Galán was active between 5.6 and 4.51 million years ago, when it generated a number of ignimbrites known as the Toconquis group which crop out mainly west of the caldera. The largest eruption of Galán was 2.08 ± 0.02 million years ago and was the source of the Galán ignimbrite, which covered the surroundings of the caldera with volcanic material. The volume of this ignimbrite has been estimated to be about 650 cubic kilometres (160 cu mi); after this eruption much smaller ignimbrite eruptions took place and presently two hot springs are active in the caldera.

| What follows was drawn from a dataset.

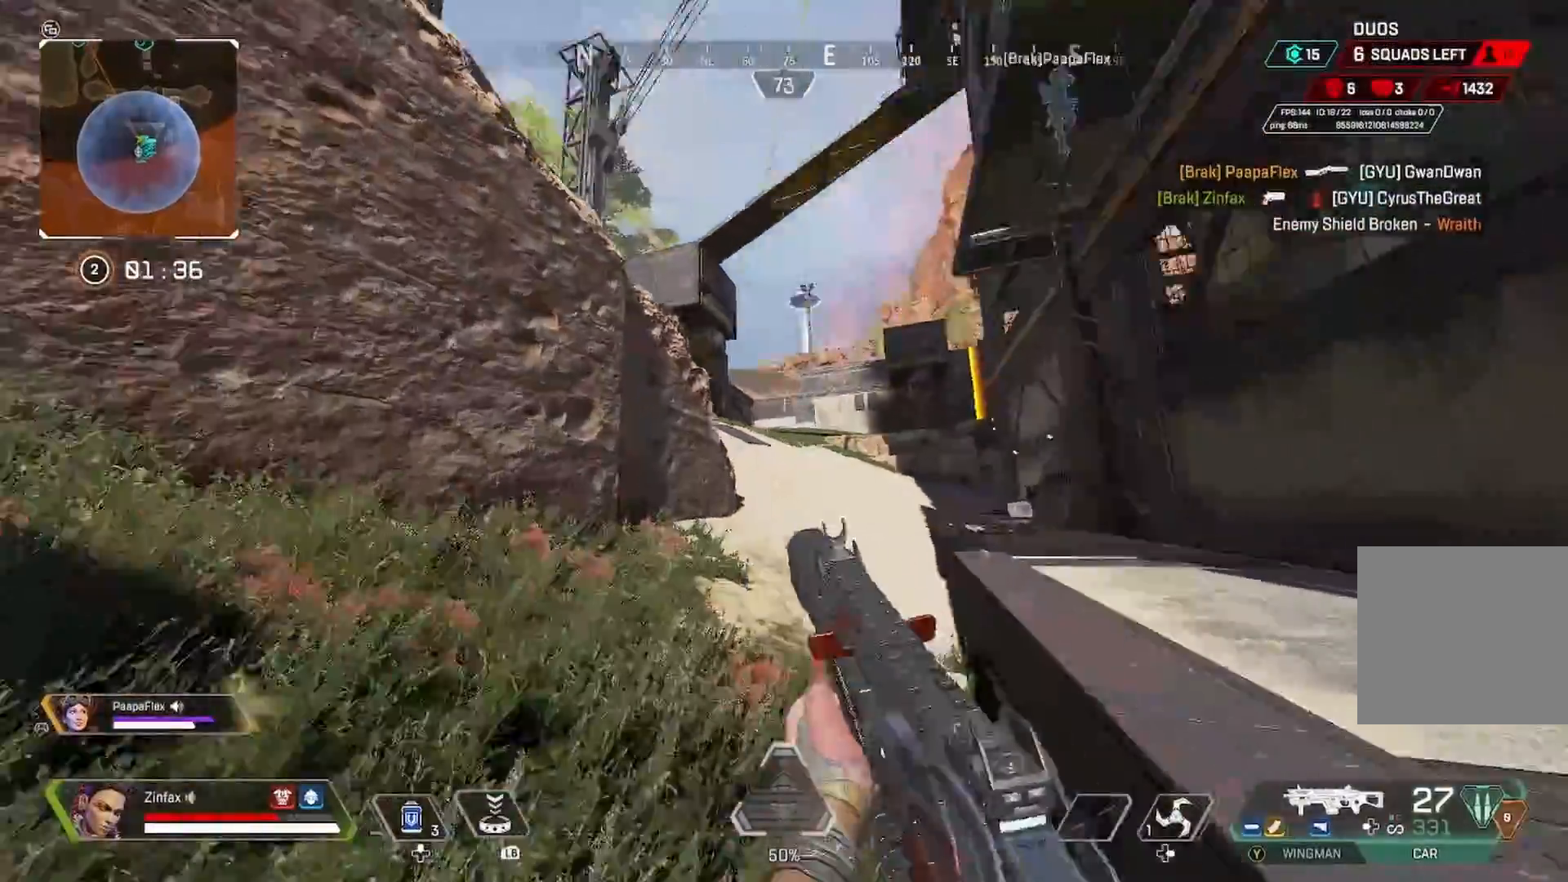
{"buttons": [], "left_stick": "down-left", "right_stick": "center", "events": [[100, "L3", "down"], [100, "left_stick", "left"], [200, "L3", "up"], [233, "left_stick", "down-left"], [283, "right_stick", "center"]]}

Geography and geomorphology

The Galán caldera lies in the northwestern Catamarca Province of Argentina and was discovered in 1975 in a remote region of the Andes,[2] using satellite images.[3] The town of Antofagasta de la Sierra lies west-southwest of the Galán caldera,[4] Tacuil is almost due northeast from the caldera and El Penon southwest of the volcano.[5]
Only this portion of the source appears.